Lembaga-lembaga harus ditransformasikan dengan cepat, serentak, dan efektif agar menjadi penggerak pembangunan, bukan penghambat. Disiplin penegakan hukum harus cukup ketat untuk mengakhiri penghindaran tanggung jawab dan saling lempar tanggung jawab. Efektivitas pembangunan harus diukur dari kepuasan masyarakat, bukan dari angka-angka yang mengesankan dalam laporan.
Yang terpenting, kita membutuhkan tim pejabat yang berani berpikir, berani bertindak, dan berani bertanggung jawab atas kepentingan bersama – orang-orang yang bersedia memimpin alih-alih memilih jalan aman untuk diri mereka sendiri.
Di sini, pesan yang menggembirakan sangat jelas: inovasi bukanlah perintah administratif, melainkan ruang di mana orang-orang yang cakap dapat bertindak dan dilindungi ketika mereka bertindak dengan benar.
Pertumbuhan dua digit tidak mungkin datang dari penundaan.
Dengan menempatkan tuntutan tersebut dalam konteks target pertumbuhan dua digit, satu hal menjadi jelas: pertumbuhan tinggi tidak dapat berasal dari stimulus jangka pendek atau perluasan investasi dengan segala cara. Pertumbuhan tinggi hanya berkelanjutan ketika lembaga-lembaga berfungsi dengan lancar, sistem merespons dengan cepat, dan disiplin penegakan hukum cukup kuat untuk mencegah distorsi kebijakan.
Dunia usaha, terutama sektor swasta, adalah pihak yang paling memahami kemampuan penegakan hukum pemerintah.

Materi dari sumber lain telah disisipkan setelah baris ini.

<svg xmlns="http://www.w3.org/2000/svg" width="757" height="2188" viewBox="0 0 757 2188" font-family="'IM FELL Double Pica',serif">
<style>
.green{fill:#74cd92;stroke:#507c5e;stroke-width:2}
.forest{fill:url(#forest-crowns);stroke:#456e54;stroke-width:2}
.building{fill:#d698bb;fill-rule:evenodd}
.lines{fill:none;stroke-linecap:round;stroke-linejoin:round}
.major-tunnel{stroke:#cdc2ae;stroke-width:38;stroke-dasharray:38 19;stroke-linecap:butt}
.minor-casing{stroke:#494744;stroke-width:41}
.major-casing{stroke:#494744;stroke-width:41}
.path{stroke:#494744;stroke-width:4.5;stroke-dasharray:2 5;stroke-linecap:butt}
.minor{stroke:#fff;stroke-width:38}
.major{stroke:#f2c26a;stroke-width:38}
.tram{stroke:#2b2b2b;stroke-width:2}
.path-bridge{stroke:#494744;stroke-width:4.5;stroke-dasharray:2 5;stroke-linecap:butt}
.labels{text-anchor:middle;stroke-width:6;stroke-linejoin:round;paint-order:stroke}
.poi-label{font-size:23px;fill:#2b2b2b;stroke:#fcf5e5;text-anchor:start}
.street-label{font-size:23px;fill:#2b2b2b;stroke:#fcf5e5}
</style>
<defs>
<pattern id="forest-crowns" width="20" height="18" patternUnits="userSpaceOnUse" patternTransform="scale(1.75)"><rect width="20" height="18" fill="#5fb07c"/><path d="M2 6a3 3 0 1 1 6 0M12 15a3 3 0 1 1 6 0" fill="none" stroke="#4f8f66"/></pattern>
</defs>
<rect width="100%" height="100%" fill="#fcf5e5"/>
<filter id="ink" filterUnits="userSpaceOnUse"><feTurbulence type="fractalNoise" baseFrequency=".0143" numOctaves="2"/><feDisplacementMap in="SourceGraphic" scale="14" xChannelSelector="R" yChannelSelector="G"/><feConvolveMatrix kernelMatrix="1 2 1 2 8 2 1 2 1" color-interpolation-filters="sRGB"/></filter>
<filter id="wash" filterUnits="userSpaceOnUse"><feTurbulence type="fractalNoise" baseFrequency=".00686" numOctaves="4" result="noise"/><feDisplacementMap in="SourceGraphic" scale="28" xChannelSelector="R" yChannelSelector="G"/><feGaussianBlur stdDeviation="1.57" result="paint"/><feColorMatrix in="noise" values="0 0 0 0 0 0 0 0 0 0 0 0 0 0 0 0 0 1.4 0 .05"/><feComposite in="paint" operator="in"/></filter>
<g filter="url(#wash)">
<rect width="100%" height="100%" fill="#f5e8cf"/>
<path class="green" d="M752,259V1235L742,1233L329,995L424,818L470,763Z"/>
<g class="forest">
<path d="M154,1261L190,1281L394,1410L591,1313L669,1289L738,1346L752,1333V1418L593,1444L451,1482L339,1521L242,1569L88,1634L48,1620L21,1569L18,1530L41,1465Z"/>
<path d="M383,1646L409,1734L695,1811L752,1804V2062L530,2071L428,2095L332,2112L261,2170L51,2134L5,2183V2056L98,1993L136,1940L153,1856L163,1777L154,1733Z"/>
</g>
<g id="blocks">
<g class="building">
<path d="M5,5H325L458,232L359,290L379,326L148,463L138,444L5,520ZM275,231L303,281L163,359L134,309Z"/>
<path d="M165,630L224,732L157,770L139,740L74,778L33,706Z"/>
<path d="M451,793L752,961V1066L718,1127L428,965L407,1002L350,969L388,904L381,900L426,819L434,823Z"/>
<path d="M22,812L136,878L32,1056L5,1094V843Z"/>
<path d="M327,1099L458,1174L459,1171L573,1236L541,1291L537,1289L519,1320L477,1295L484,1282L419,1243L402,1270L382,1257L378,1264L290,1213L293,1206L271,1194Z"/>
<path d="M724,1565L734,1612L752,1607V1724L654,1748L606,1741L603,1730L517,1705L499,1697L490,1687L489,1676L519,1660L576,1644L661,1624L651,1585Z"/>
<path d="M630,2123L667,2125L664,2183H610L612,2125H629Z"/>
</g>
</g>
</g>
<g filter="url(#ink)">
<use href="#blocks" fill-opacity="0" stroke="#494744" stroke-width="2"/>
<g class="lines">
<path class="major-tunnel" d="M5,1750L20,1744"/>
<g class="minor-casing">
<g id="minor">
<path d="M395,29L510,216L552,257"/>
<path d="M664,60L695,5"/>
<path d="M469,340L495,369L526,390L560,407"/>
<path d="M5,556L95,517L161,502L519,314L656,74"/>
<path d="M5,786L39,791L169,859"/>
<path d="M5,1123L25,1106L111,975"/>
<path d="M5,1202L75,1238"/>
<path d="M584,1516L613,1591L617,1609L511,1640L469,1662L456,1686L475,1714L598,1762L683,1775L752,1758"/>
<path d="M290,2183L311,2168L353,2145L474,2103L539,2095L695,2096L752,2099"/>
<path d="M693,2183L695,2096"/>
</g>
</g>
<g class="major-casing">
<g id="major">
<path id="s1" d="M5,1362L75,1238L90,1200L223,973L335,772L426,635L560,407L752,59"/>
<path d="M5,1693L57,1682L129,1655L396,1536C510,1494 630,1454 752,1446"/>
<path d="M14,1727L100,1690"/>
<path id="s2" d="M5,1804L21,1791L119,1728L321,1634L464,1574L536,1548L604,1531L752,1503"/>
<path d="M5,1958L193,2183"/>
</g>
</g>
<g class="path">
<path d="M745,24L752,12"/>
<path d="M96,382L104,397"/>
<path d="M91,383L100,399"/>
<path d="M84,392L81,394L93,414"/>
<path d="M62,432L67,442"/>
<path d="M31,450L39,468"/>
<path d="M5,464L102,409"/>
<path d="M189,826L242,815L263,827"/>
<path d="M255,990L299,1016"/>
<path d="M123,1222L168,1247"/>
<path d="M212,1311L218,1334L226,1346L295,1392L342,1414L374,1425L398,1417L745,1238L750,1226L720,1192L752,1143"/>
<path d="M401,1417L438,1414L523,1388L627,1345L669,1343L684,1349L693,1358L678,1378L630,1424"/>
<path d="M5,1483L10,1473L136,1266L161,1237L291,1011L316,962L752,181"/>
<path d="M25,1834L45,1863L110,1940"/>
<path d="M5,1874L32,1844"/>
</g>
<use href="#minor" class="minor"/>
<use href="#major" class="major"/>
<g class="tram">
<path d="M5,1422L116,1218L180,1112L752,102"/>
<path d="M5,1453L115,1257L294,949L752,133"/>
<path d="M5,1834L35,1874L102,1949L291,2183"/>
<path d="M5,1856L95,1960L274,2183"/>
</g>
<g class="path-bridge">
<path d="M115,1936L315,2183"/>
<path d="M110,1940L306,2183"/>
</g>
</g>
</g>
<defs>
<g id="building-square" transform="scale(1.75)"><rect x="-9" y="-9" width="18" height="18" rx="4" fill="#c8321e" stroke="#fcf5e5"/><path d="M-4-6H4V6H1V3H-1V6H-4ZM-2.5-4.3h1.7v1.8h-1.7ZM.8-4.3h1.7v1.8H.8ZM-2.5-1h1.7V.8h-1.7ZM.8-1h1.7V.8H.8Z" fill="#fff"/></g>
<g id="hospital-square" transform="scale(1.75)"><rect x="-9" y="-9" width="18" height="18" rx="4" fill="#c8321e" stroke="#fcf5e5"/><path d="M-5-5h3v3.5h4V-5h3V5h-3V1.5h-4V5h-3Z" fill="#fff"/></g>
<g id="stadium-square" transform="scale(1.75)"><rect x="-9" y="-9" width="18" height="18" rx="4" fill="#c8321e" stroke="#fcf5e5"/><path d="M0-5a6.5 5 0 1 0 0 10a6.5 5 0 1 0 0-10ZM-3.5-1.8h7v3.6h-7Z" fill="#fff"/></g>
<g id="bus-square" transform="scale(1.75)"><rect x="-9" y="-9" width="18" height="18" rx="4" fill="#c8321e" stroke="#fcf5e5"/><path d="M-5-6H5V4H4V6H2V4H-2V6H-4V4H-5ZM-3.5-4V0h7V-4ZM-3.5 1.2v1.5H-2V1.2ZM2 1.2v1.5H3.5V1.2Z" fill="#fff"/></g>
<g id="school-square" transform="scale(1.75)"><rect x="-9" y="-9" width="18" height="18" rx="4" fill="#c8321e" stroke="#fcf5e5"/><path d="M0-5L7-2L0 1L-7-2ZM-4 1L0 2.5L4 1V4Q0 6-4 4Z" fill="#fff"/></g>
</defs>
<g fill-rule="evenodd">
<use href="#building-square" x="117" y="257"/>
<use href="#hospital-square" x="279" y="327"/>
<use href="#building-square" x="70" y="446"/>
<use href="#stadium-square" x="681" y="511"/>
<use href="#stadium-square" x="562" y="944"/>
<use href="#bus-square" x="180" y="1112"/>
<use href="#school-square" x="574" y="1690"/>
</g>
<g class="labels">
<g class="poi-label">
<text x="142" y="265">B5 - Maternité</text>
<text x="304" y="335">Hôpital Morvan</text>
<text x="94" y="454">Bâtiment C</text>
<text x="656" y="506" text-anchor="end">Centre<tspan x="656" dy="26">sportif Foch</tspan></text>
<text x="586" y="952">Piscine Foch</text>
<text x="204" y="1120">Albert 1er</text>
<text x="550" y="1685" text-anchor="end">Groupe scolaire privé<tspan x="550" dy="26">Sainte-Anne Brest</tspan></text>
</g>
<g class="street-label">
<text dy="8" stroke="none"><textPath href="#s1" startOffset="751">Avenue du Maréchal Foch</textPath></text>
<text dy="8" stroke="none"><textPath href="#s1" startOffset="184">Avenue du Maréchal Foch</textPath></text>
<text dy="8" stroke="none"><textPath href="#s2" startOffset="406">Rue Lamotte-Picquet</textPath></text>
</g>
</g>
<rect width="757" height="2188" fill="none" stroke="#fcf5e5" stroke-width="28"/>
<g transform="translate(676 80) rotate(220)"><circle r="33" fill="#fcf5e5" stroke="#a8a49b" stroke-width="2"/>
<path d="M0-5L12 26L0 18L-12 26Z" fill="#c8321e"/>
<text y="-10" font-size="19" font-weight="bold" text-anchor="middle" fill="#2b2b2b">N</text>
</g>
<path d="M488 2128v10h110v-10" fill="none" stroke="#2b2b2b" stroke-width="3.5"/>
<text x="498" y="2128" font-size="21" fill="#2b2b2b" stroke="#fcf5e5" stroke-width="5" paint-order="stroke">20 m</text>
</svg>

Ketika kebijakan jelas, biaya kepatuhan berkurang, dan risiko hukum terkendali, dunia usaha akan berani berinvestasi jangka panjang.
Sebaliknya, jika keputusan ditunda karena takut membuat kesalahan atau takut akan tanggung jawab, biaya tersebut akan ditanggung oleh sektor produksi dan bisnis, dan dorongan untuk pertumbuhan akan melemah sejak awal.
Ketika tanggung jawab ditempatkan pada tempat yang tepat
Poin penting lainnya dalam pidato tersebut adalah bagaimana Sekretaris Jenderal mendefinisikan kembali peran setiap mata rantai dalam sistem tersebut.
Pemerintah pusat memberikan arahan dan mengendalikan pelaksanaannya; Majelis Nasional mengesahkan undang-undang untuk membuka jalan bagi pembangunan dan memantau pelaksanaannya secara menyeluruh; pemerintah beralih secara signifikan dari pengesahan ke pelaksanaan; dan pemerintah daerah menjadi garda terdepan, tempat resolusi diubah menjadi pertumbuhan nyata, lapangan kerja, dan peningkatan kualitas hidup.
Pesan di sini jelas: jangan berharap terlalu banyak, jangan meniru secara membabi buta, dan jangan memperindah pencapaian.
Daerah-daerah yang lambat melakukan reformasi, membuang-buang sumber daya, dan melewatkan peluang akan dimintai pertanggungjawaban oleh para pemimpinnya terlebih dahulu. Waktu adalah sumber daya yang tak tergantikan; penundaan tidak hanya menghambat pembangunan tetapi juga menyebabkan seluruh perekonomian kehilangan peluang.
Sebuah desakan yang inovatif
Oleh karena itu, pernyataan Sekretaris Jenderal mengandung semangat dorongan dan pandangan ke depan. Ketika warga dan dunia usaha terlibat dalam pengawasan, ketika data dan teknologi diintegrasikan ke dalam tata kelola, dan ketika tanggung jawab diindividualisasikan di setiap tingkatan, kepercayaan sosial akan berubah menjadi kekuatan pendorong pembangunan.
Kongres Partai ke-14 telah memberikan cetak biru bagi sistem untuk fase baru. Tugas yang tersisa adalah bertindak lebih cepat, lebih tulus, dan lebih menyeluruh.
Di era pertumbuhan dua digit, ukuran kemampuan tidak terletak pada janji-janji, tetapi pada hasil konkret yang dihasilkan saat ini.